(Bounding boxes with keypoints)
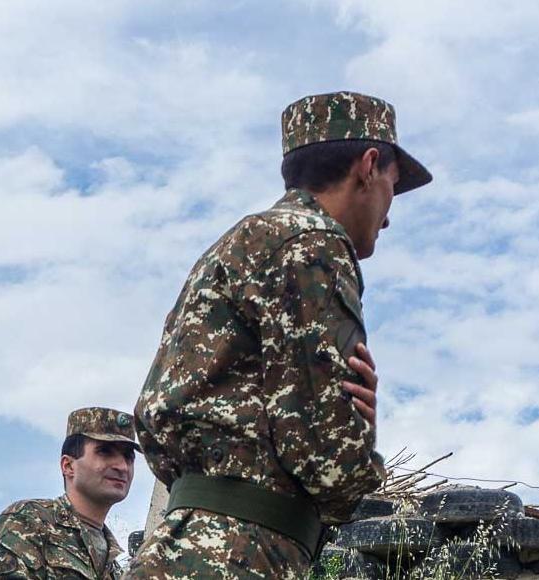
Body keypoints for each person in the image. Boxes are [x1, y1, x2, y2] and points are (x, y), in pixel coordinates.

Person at [126, 91, 433, 579]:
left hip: (188, 543)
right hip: (243, 552)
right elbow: (327, 458)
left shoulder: (241, 243)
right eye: (394, 188)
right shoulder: (314, 244)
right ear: (369, 166)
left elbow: (155, 417)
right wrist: (359, 441)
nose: (390, 214)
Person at [0, 407, 139, 580]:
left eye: (128, 457)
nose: (122, 466)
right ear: (68, 466)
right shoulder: (31, 521)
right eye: (105, 452)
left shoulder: (114, 564)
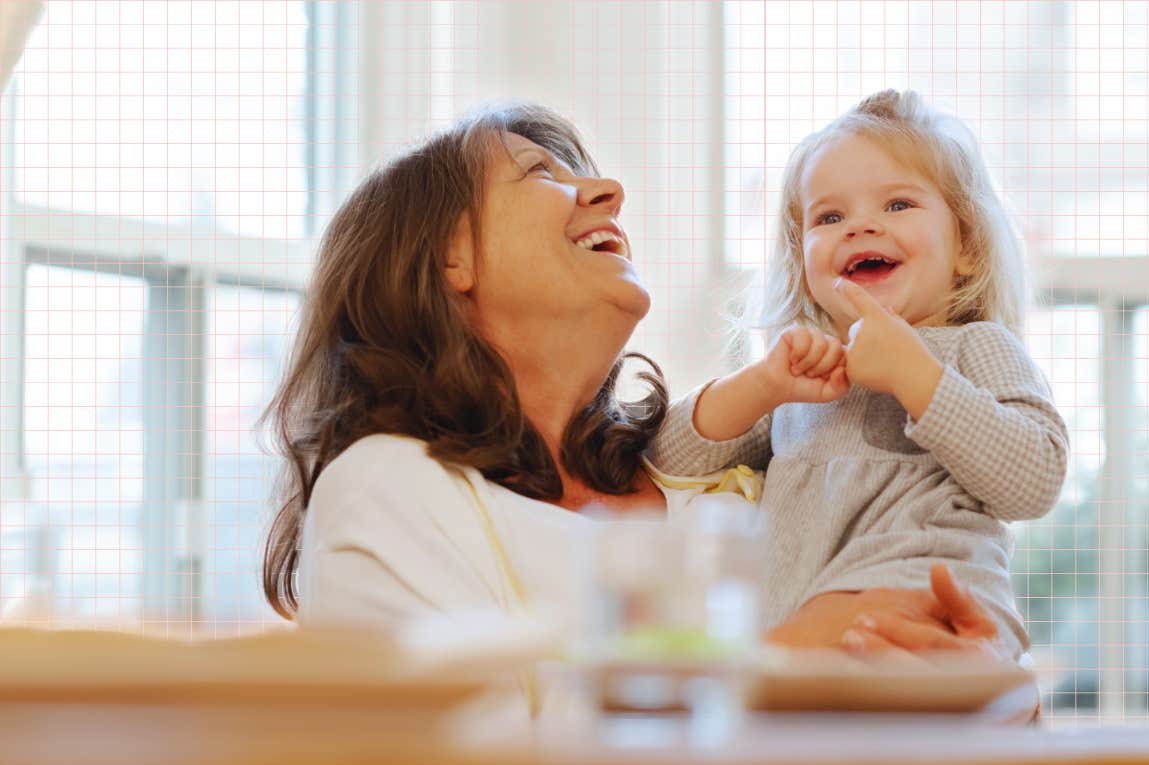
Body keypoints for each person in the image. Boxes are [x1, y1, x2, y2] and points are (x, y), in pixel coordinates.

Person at [260, 100, 1006, 715]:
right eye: (540, 174)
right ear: (449, 254)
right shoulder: (391, 487)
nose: (608, 190)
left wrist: (994, 700)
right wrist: (787, 667)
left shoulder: (719, 471)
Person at [648, 89, 1070, 661]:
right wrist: (760, 386)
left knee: (749, 681)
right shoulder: (807, 376)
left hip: (925, 597)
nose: (861, 226)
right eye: (830, 216)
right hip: (804, 619)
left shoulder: (975, 347)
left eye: (898, 205)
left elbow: (1033, 480)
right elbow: (668, 458)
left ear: (965, 245)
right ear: (803, 263)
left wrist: (917, 375)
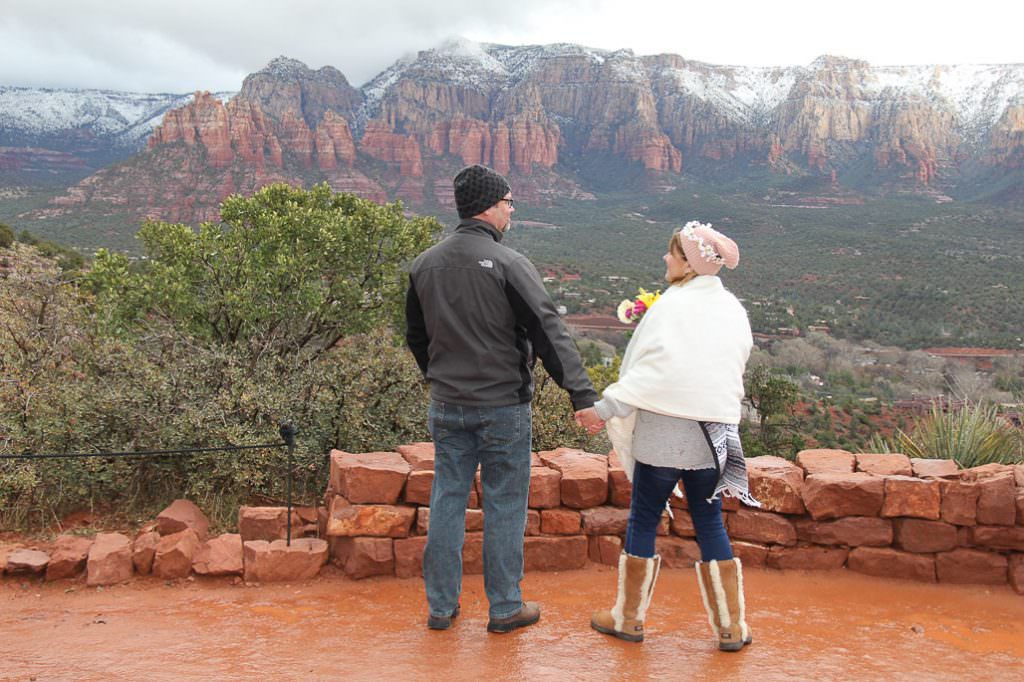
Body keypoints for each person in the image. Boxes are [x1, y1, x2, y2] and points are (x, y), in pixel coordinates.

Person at [405, 164, 601, 633]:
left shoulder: (424, 264)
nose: (512, 210)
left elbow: (416, 337)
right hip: (503, 408)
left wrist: (440, 377)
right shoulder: (510, 264)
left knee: (447, 499)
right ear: (491, 207)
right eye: (510, 202)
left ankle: (440, 607)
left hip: (447, 406)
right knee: (505, 504)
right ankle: (505, 607)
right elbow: (548, 330)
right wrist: (582, 396)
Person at [576, 221, 759, 651]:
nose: (665, 259)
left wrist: (604, 409)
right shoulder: (733, 309)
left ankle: (628, 619)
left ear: (688, 263)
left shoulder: (672, 306)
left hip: (664, 433)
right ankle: (732, 628)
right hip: (716, 434)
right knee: (710, 521)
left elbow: (651, 374)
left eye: (671, 253)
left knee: (643, 517)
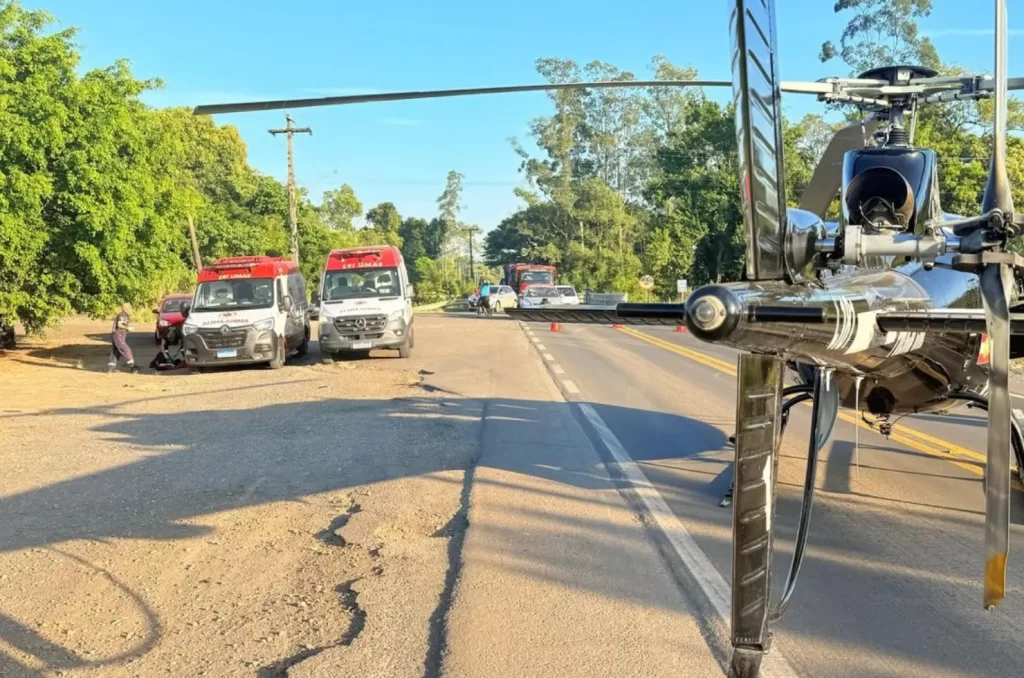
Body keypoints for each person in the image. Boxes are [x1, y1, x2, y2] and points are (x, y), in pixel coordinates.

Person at [108, 303, 138, 374]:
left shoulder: (124, 315)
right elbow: (119, 324)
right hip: (118, 335)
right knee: (126, 349)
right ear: (127, 308)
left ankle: (111, 368)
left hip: (116, 335)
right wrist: (128, 328)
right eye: (130, 308)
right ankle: (132, 366)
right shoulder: (123, 314)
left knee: (116, 351)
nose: (131, 310)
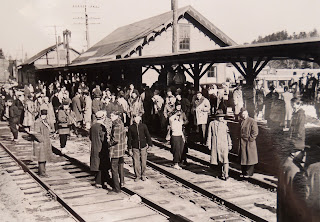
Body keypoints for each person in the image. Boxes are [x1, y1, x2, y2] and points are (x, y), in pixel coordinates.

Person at [207, 109, 232, 181]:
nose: (221, 118)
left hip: (224, 144)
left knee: (225, 160)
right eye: (219, 117)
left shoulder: (225, 124)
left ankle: (226, 174)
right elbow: (209, 134)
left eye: (222, 117)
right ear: (217, 117)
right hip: (215, 144)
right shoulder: (212, 124)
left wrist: (230, 144)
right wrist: (209, 143)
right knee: (218, 160)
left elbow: (228, 135)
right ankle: (220, 173)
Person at [89, 110, 111, 189]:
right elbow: (103, 139)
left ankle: (102, 180)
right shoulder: (102, 127)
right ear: (103, 118)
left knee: (97, 164)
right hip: (101, 148)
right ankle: (100, 182)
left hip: (94, 147)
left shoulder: (93, 126)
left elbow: (90, 137)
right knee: (102, 164)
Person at [127, 115, 152, 182]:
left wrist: (150, 144)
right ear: (134, 119)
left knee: (144, 162)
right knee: (136, 162)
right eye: (135, 118)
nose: (137, 120)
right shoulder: (131, 127)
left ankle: (143, 175)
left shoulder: (143, 126)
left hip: (143, 146)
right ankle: (137, 175)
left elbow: (147, 135)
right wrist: (129, 148)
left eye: (138, 118)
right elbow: (129, 139)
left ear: (140, 119)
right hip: (135, 147)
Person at [31, 110, 53, 177]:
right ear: (40, 115)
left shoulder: (44, 121)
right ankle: (42, 173)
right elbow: (36, 133)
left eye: (45, 115)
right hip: (41, 143)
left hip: (45, 142)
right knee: (41, 158)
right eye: (43, 115)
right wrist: (42, 140)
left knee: (44, 157)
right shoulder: (37, 122)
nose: (44, 116)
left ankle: (42, 171)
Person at [109, 111, 126, 194]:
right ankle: (122, 182)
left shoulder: (116, 125)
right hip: (121, 149)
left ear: (116, 116)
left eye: (112, 115)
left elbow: (115, 139)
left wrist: (109, 144)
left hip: (116, 150)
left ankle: (116, 188)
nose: (110, 116)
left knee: (114, 168)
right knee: (120, 166)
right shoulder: (121, 123)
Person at [239, 107, 259, 178]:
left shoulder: (252, 121)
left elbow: (255, 132)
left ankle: (249, 173)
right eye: (242, 114)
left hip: (249, 142)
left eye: (244, 114)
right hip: (243, 142)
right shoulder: (241, 121)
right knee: (243, 158)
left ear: (247, 113)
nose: (243, 116)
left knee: (250, 158)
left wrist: (251, 139)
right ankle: (244, 172)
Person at [169, 103, 188, 170]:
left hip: (180, 136)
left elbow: (181, 129)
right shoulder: (172, 121)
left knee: (181, 150)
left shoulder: (180, 122)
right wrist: (176, 114)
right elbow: (171, 118)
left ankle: (180, 162)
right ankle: (175, 163)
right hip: (175, 136)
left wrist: (183, 138)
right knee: (176, 150)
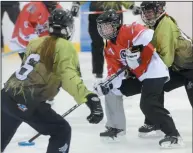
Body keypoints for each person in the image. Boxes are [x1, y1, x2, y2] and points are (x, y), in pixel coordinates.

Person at [1, 9, 104, 153]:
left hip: (6, 96)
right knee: (61, 130)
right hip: (27, 102)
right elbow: (69, 76)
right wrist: (88, 97)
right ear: (69, 28)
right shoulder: (65, 46)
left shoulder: (34, 42)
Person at [94, 9, 183, 148]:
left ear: (116, 25)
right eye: (102, 27)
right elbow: (116, 73)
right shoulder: (109, 48)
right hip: (140, 76)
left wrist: (136, 50)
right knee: (112, 92)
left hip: (154, 71)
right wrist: (107, 84)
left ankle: (173, 135)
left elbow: (150, 35)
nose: (104, 30)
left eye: (107, 26)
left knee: (147, 104)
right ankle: (117, 128)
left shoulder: (129, 29)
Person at [137, 1, 193, 138]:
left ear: (159, 10)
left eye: (149, 12)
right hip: (179, 68)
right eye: (144, 12)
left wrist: (144, 68)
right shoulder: (155, 23)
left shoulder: (165, 25)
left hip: (189, 69)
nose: (146, 15)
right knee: (156, 85)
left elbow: (166, 59)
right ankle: (153, 121)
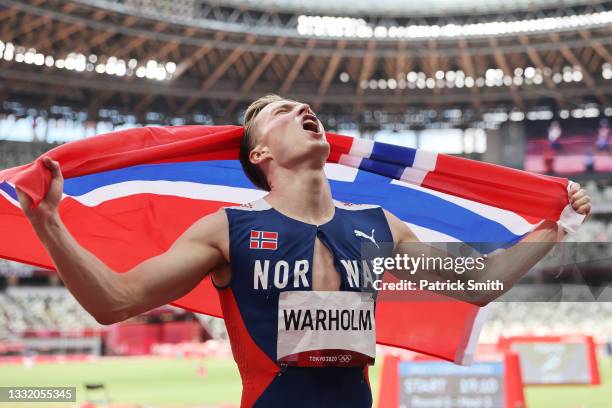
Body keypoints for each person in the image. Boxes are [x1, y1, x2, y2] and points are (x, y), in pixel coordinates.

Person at [16, 94, 592, 407]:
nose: (300, 110)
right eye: (280, 113)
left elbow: (478, 282)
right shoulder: (226, 231)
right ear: (261, 153)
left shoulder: (380, 225)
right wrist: (50, 226)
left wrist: (553, 227)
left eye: (302, 107)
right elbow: (115, 301)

_EXERCISE GOAL_
The records, exactly as written but without images, should be returned.

_WRITTEN REPLY_
Body keypoints for each person in the image. Boxes are [x1, y1, x2, y2] and points are (x, y), in pixel coordinates.

Person at [126, 91, 433, 579]:
left hip: (188, 543)
right hip: (243, 552)
right elbow: (327, 458)
left shoulder: (241, 243)
right eye: (394, 188)
right shoulder: (314, 244)
right ear: (369, 166)
left elbow: (155, 417)
right wrist: (359, 441)
nose: (390, 214)
Person at [0, 407, 139, 580]:
left eye: (128, 457)
nose: (122, 466)
right ear: (68, 466)
right shoulder: (31, 521)
right eye: (105, 452)
left shoulder: (114, 564)
Body keypoints for each person in the image. Boxes are [x1, y1, x2, y2] and points are (x, y), in pixel coordinates.

Person at [260, 100, 1006, 715]:
right eye: (540, 174)
right ear: (449, 254)
right shoulder: (391, 487)
nose: (608, 190)
left wrist: (994, 700)
right wrist: (787, 667)
left shoulder: (719, 471)
Person at [648, 89, 1070, 661]:
right wrist: (760, 386)
left knee: (749, 681)
right shoulder: (807, 376)
left hip: (925, 597)
nose: (861, 226)
right eye: (830, 216)
right hip: (804, 619)
left shoulder: (975, 347)
left eye: (898, 205)
left elbow: (1033, 480)
right elbow: (668, 458)
left ear: (965, 245)
right ear: (803, 263)
left wrist: (917, 375)
Body keypoints for each person in the image. Boxes are [x1, y1, x2, y2] and points are (x, y), in pixel coordinates.

Person at [405, 164, 601, 633]:
left shoulder: (424, 264)
nose: (512, 210)
left elbow: (416, 337)
right hip: (503, 408)
left wrist: (440, 377)
right shoulder: (510, 264)
left knee: (447, 499)
right ear: (491, 207)
right eye: (510, 202)
left ankle: (440, 607)
left hip: (447, 406)
right knee: (505, 504)
right ankle: (505, 607)
right elbow: (548, 330)
right wrist: (582, 396)
Person at [576, 221, 759, 651]:
nose: (665, 259)
left wrist: (604, 409)
right shoulder: (733, 309)
left ankle: (628, 619)
left ear: (688, 263)
left shoulder: (672, 306)
left hip: (664, 433)
right ankle: (732, 628)
right hip: (716, 434)
right knee: (710, 521)
left elbow: (651, 374)
left eye: (671, 253)
left knee: (643, 517)
Body keypoints for each person in the image. Boxes are [x1, y1, x2, y2] and points are (x, y), in pixel coordinates.

Person at [108, 303, 138, 374]:
left shoulder: (124, 315)
right elbow: (119, 324)
right hip: (118, 335)
right knee: (126, 349)
right ear: (127, 308)
left ankle: (111, 368)
left hip: (116, 335)
right wrist: (128, 328)
right eye: (130, 308)
right ankle: (132, 366)
right shoulder: (123, 314)
left knee: (116, 351)
nose: (131, 310)
Body keypoints for each person in the image. Boxes are [x1, y1, x2, y2] and points are (x, y), in pixel coordinates.

Person at [207, 109, 232, 181]:
nose: (221, 118)
left hip: (224, 144)
left knee: (225, 160)
right eye: (219, 117)
left shoulder: (225, 124)
left ankle: (226, 174)
right elbow: (209, 134)
left eye: (222, 117)
right ear: (217, 117)
right hip: (215, 144)
right shoulder: (212, 124)
left wrist: (230, 144)
right wrist: (209, 143)
right knee: (218, 160)
left elbow: (228, 135)
right ankle: (220, 173)
Person at [89, 110, 111, 189]:
right elbow: (103, 139)
left ankle: (102, 180)
right shoulder: (102, 127)
right ear: (103, 118)
left knee: (97, 164)
right hip: (101, 148)
right ankle: (100, 182)
left hip: (94, 147)
left shoulder: (93, 126)
left elbow: (90, 137)
right knee: (102, 164)
Person at [127, 115, 152, 182]:
left wrist: (150, 144)
right ear: (134, 119)
left knee: (144, 162)
right knee: (136, 162)
right eye: (135, 118)
nose: (137, 120)
right shoulder: (131, 127)
left ankle: (143, 175)
left shoulder: (143, 126)
left hip: (143, 146)
right ankle: (137, 175)
left elbow: (147, 135)
right wrist: (129, 148)
left eye: (138, 118)
right elbow: (129, 139)
left ear: (140, 119)
right hip: (135, 147)
Person at [31, 110, 53, 177]:
right ear: (40, 115)
left shoulder: (44, 121)
right ankle: (42, 173)
right elbow: (36, 133)
left eye: (45, 115)
right hip: (41, 143)
left hip: (45, 142)
right knee: (41, 158)
right eye: (43, 115)
right wrist: (42, 140)
left knee: (44, 157)
right shoulder: (37, 122)
nose: (44, 116)
left ankle: (42, 171)
Person at [109, 111, 126, 194]:
right ankle: (122, 182)
left shoulder: (116, 125)
right hip: (121, 149)
left ear: (116, 116)
left eye: (112, 115)
left elbow: (115, 139)
left wrist: (109, 144)
left hip: (116, 150)
left ankle: (116, 188)
nose: (110, 116)
left knee: (114, 168)
right knee: (120, 166)
right shoulder: (121, 123)
Person at [239, 107, 259, 178]:
left shoulder: (252, 121)
left elbow: (255, 132)
left ankle: (249, 173)
right eye: (242, 114)
left hip: (249, 142)
left eye: (244, 114)
right hip: (243, 142)
right shoulder: (241, 121)
right knee: (243, 158)
left ear: (247, 113)
nose: (243, 116)
left knee: (250, 158)
left wrist: (251, 139)
right ankle: (244, 172)
Person at [169, 103, 188, 170]:
left hip: (180, 136)
left elbow: (181, 129)
right shoulder: (172, 121)
left knee: (181, 150)
left shoulder: (180, 122)
right wrist: (176, 114)
right elbow: (171, 118)
left ankle: (180, 162)
right ankle: (175, 163)
right hip: (175, 136)
left wrist: (183, 138)
right knee: (176, 150)
Body keypoints for each person in the image. Boxes are [x1, y1, x2, y2] and points are (x, y), in pixel coordinates.

Person at [1, 9, 104, 153]:
left hip: (6, 96)
right knee: (61, 130)
right hip: (27, 102)
right elbow: (69, 76)
right wrist: (88, 97)
right ear: (69, 28)
right shoulder: (65, 46)
left shoulder: (34, 42)
Person at [94, 9, 183, 148]:
left ear: (116, 25)
right eye: (102, 27)
right elbow: (116, 73)
right shoulder: (109, 48)
right hip: (140, 76)
left wrist: (136, 50)
right knee: (112, 92)
left hip: (154, 71)
right wrist: (107, 84)
left ankle: (173, 135)
left elbow: (150, 35)
nose: (104, 30)
left eye: (107, 26)
left knee: (147, 104)
right ankle: (117, 128)
left shoulder: (129, 29)
Person at [137, 1, 193, 138]:
left ear: (159, 10)
left eye: (149, 12)
right hip: (179, 68)
right eye: (144, 12)
left wrist: (144, 68)
right shoulder: (155, 23)
left shoulder: (165, 25)
left hip: (189, 69)
nose: (146, 15)
right knee: (156, 85)
left elbow: (166, 59)
right ankle: (153, 121)
Body keypoints for each person in the image. Boxes are [x1, y1, x2, y2] and points are (x, y), in pixel coordinates.

Person at [16, 94, 592, 407]:
nose: (300, 110)
right eye: (280, 113)
left elbow: (478, 282)
right shoulder: (226, 231)
right ear: (261, 153)
left shoulder: (380, 225)
right wrist: (50, 226)
left wrist: (553, 227)
left eye: (302, 107)
right elbow: (115, 301)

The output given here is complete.